Top of Record extracts

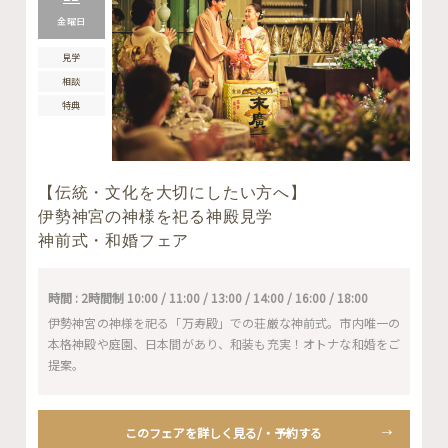
金曜日
見学
相談
特典
【伝統・文化を大切にしたい方へ】
伊勢神宮の神様を祀る神殿見学
神前式・和婚フェア
時間 : 2時間制 10:00 / 11:00 / 13:00 / 14:00 / 16:00 / 18:00
伊勢神宮の神様を祀る「万寿殿」での荘厳な神前式。市内唯一の
本格神殿や庭園、日本間があり、和装も充実！オトナな和婚をご
提案。
このフェアを詳しく見る/・予約する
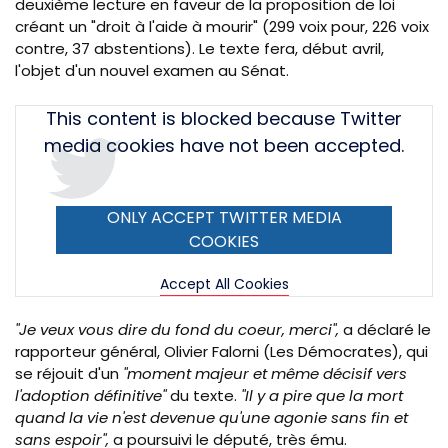
deuxième lecture en faveur de la proposition de loi
créant un "droit à l'aide à mourir" (299 voix pour, 226 voix
contre, 37 abstentions). Le texte fera, début avril,
l'objet d'un nouvel examen au Sénat.
Tweet
This content is blocked because Twitter
URL
media cookies have not been accepted.
ONLY ACCEPT TWITTER MEDIA
COOKIES
Accept All Cookies
"Je veux vous dire du fond du coeur, merci",
a déclaré le
rapporteur général, Olivier Falorni (Les Démocrates), qui
se réjouit d'un
"moment majeur et même décisif vers
l'adoption définitive"
du texte.
"Il y a pire que la mort
quand la vie n'est devenue qu'une agonie sans fin et
sans espoir",
a poursuivi le député, très ému.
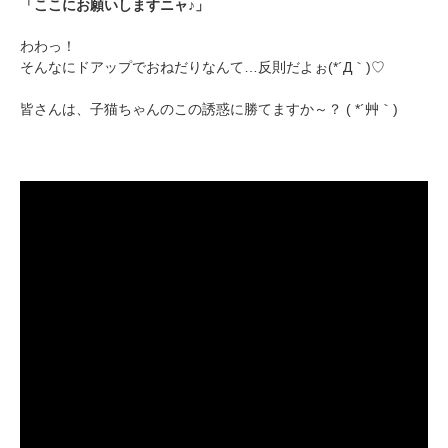
「ここにお願いしますニャ♪」
わわっ！
そんなにドアップでおねだりなんて…反則だよぉ(*´Д｀)♡
皆さんは、子猫ちゃんのこの誘惑に勝てますか～？ ( *´艸｀)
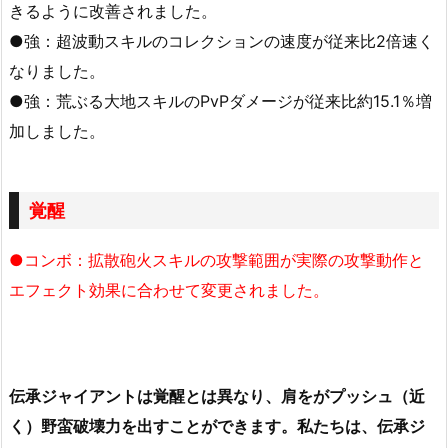
きるように改善されました。
●強：超波動スキルのコレクションの速度が従来比2倍速く
なりました。
●強：荒ぶる大地スキルのPvPダメージが従来比約15.1％増
加しました。
覚醒
●コンボ：拡散砲火スキルの攻撃範囲が実際の攻撃動作と
エフェクト効果に合わせて変更されました。
伝承ジャイアントは覚醒とは異なり、肩をがプッシュ（近
く）野蛮破壊力を出すことができます。私たちは、伝承ジ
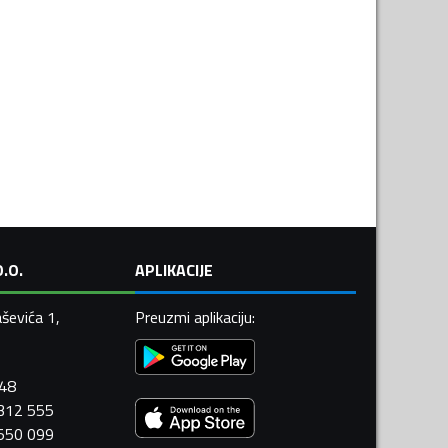
.O.
APLIKACIJE
ševića 1,
Preuzmi aplikaciju
:
448
 312 555
 550 099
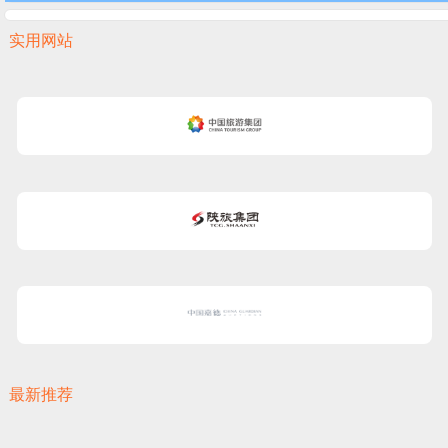
实用网站
最新推荐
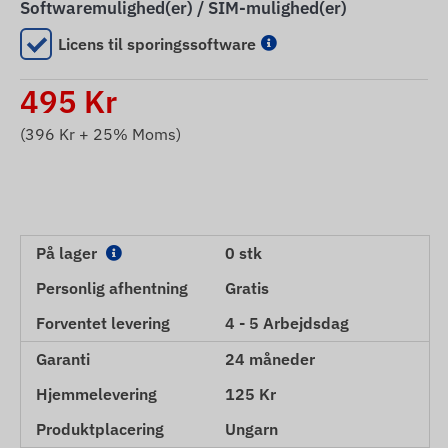
Softwaremulighed(er) / SIM-mulighed(er)
Licens til sporingssoftware
495
Kr
(
396
Kr + 25% Moms)
På lager
0 stk
Personlig afhentning
Gratis
Forventet levering
4 - 5 Arbejdsdag
Garanti
24 måneder
Hjemmelevering
125 Kr
Produktplacering
Ungarn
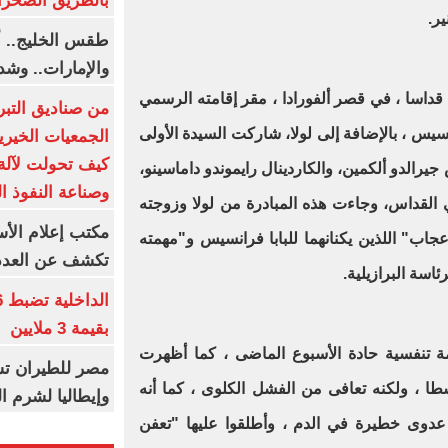
بالطريق الصحرا
ير.
طقس الخليج.. أ
والإمارات.. وشد
ا قداسا ، في قصر ألفورادا ، مقر إقامته الرسمي
من صناديق التبر
رانسيس ، بالإضافة إلى لولا، شاركت السيدة الأولى
الجمعيات الخيرية
كيف تحولت لآلة 
س جيرالدو ألكمين، والكاردينال رايموندو داماسينو،
وصناعة النفوذ ا
 القداس، وجاءت هذه المبادرة من لولا وزوجته
مكتب إعلام الأس
إعجاب" اللذين يكنانهما للبابا فرانسيس و"مهمته
تكشف عن العدد 
اسة البرازيلية.
بقيمة 3 ملايين
ة تنفسية حادة الأسبوع الماضى ، كما أظهرت
مصر للطيران تس
طا ، ولكنه تعافى من الفشل الكلوى ، كما أنه
وإيطاليا لشرم ا
 عدوى خطيرة في الدم ، وأطلقوا عليها "تعفن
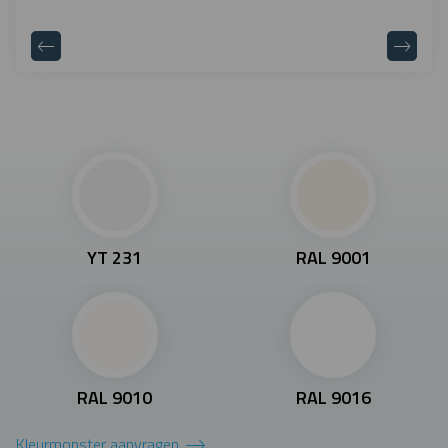
YT 231
RAL 9001
RAL 9010
RAL 9016
Kleurmonster aanvragen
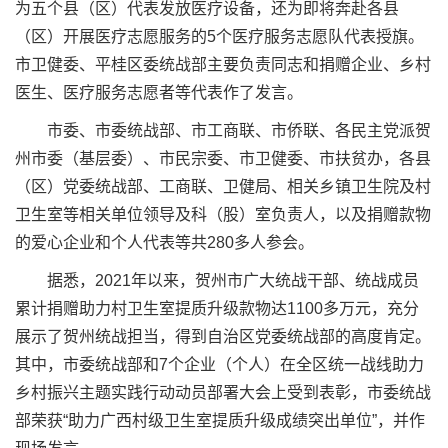
为五个县（区）代表发放医疗设备，还为即将奔赴各县
（区）开展医疗志愿服务的5个医疗服务志愿队代表授旗。
市卫健委、平桂区委统战部主要负责同志和捐赠企业、乡村
医生、医疗服务志愿者等代表作了发言。
市委、市委统战部、市工商联、市侨联、各民主党派贺
州市委（基层委）、市民宗委、市卫健委、市扶贫办，各县
（区）党委统战部、工商联、卫健局、相关乡镇卫生院及村
卫生室等相关单位领导及科（股）室负责人，以及捐赠款物
的爱心企业和个人代表等共280多人参会。
据悉，2021年以来，贺州市广大统战干部、统战成员
累计捐赠助力村卫生室提质升级款物达1100多万元，充分
展示了贺州统战担当，得到自治区党委统战部的高度肯定。
其中，市委统战部和7个企业（个人）在全区统一战线助力
乡村振兴主题实践行动动员部署大会上受到表彰，市委统战
部荣获“助力广西村级卫生室提质升级成绩突出单位”，并作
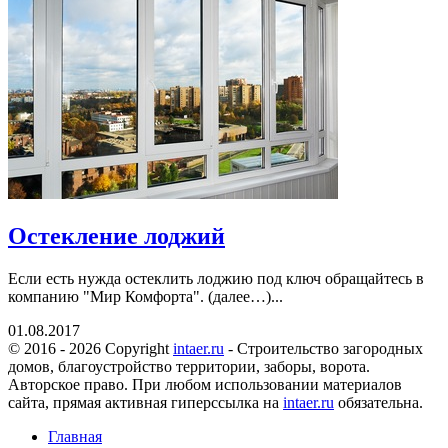
Остекление лоджий
Если есть нужда остеклить лоджию под ключ обращайтесь в
компанию "Мир Комфорта". (далее…)...
01.08.2017
© 2016 - 2026 Copyright
intaer.ru
- Cтроительство загородных
домов, благоустройство территории, заборы, ворота.
Авторское право. При любом использовании материалов
сайта, прямая активная гиперссылка на
intaer.ru
обязательна.
Главная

Bottom of Record extracts

* _Exercise objective_:
Restate every line of the data above word for word, with the images removed.

* _Reply to the task_:
金曜日
見学
相談
特典
【伝統・文化を大切にしたい方へ】
伊勢神宮の神様を祀る神殿見学
神前式・和婚フェア
時間 : 2時間制 10:00 / 11:00 / 13:00 / 14:00 / 16:00 / 18:00
伊勢神宮の神様を祀る「万寿殿」での荘厳な神前式。市内唯一の
本格神殿や庭園、日本間があり、和装も充実！オトナな和婚をご
提案。
このフェアを詳しく見る/・予約する
deuxième lecture en faveur de la proposition de loi
créant un "droit à l'aide à mourir" (299 voix pour, 226 voix
contre, 37 abstentions). Le texte fera, début avril,
l'objet d'un nouvel examen au Sénat.
Tweet
This content is blocked because Twitter
URL
media cookies have not been accepted.
ONLY ACCEPT TWITTER MEDIA
COOKIES
Accept All Cookies
"Je veux vous dire du fond du coeur, merci",
a déclaré le
rapporteur général, Olivier Falorni (Les Démocrates), qui
se réjouit d'un
"moment majeur et même décisif vers
l'adoption définitive"
du texte.
"Il y a pire que la mort
quand la vie n'est devenue qu'une agonie sans fin et
sans espoir",
a poursuivi le député, très ému.
「ここにお願いしますニャ♪」
わわっ！
そんなにドアップでおねだりなんて…反則だよぉ(*´Д｀)♡
皆さんは、子猫ちゃんのこの誘惑に勝てますか～？ ( *´艸｀)
きるように改善されました。
●強：超波動スキルのコレクションの速度が従来比2倍速く
なりました。
●強：荒ぶる大地スキルのPvPダメージが従来比約15.1％増
加しました。
覚醒
●コンボ：拡散砲火スキルの攻撃範囲が実際の攻撃動作と
エフェクト効果に合わせて変更されました。
伝承ジャイアントは覚醒とは異なり、肩をがプッシュ（近
く）野蛮破壊力を出すことができます。私たちは、伝承ジ
.O.
APLIKACIJE
ševića 1,
Preuzmi aplikaciju
:
448
 312 555
 550 099
实用网站
最新推荐
Softwaremulighed(er) / SIM-mulighed(er)
Licens til sporingssoftware
495
Kr
(
396
Kr + 25% Moms)
På lager
0 stk
Personlig afhentning
Gratis
Forventet levering
4 - 5 Arbejdsdag
Garanti
24 måneder
Hjemmelevering
125 Kr
Produktplacering
Ungarn
بالطريق الصحرا
ير.
طقس الخليج.. أ
والإمارات.. وشد
ا قداسا ، في قصر ألفورادا ، مقر إقامته الرسمي
من صناديق التبر
رانسيس ، بالإضافة إلى لولا، شاركت السيدة الأولى
الجمعيات الخيرية
كيف تحولت لآلة 
س جيرالدو ألكمين، والكاردينال رايموندو داماسينو،
وصناعة النفوذ ا
 القداس، وجاءت هذه المبادرة من لولا وزوجته
مكتب إعلام الأس
إعجاب" اللذين يكنانهما للبابا فرانسيس و"مهمته
تكشف عن العدد 
اسة البرازيلية.
بقيمة 3 ملايين
ة تنفسية حادة الأسبوع الماضى ، كما أظهرت
مصر للطيران تس
طا ، ولكنه تعافى من الفشل الكلوى ، كما أنه
وإيطاليا لشرم ا
 عدوى خطيرة في الدم ، وأطلقوا عليها "تعفن
YT 231
RAL 9001
RAL 9010
RAL 9016
Kleurmonster aanvragen
为五个县（区）代表发放医疗设备，还为即将奔赴各县
（区）开展医疗志愿服务的5个医疗服务志愿队代表授旗。
市卫健委、平桂区委统战部主要负责同志和捐赠企业、乡村
医生、医疗服务志愿者等代表作了发言。
市委、市委统战部、市工商联、市侨联、各民主党派贺
州市委（基层委）、市民宗委、市卫健委、市扶贫办，各县
（区）党委统战部、工商联、卫健局、相关乡镇卫生院及村
卫生室等相关单位领导及科（股）室负责人，以及捐赠款物
的爱心企业和个人代表等共280多人参会。
据悉，2021年以来，贺州市广大统战干部、统战成员
累计捐赠助力村卫生室提质升级款物达1100多万元，充分
展示了贺州统战担当，得到自治区党委统战部的高度肯定。
其中，市委统战部和7个企业（个人）在全区统一战线助力
乡村振兴主题实践行动动员部署大会上受到表彰，市委统战
部荣获“助力广西村级卫生室提质升级成绩突出单位”，并作
Остекление лоджий
Если есть нужда остеклить лоджию под ключ обращайтесь в
компанию "Мир Комфорта". (далее…)...
01.08.2017
© 2016 - 2026 Copyright
intaer.ru
- Cтроительство загородных
домов, благоустройство территории, заборы, ворота.
Авторское право. При любом использовании материалов
сайта, прямая активная гиперссылка на
intaer.ru
обязательна.
Главная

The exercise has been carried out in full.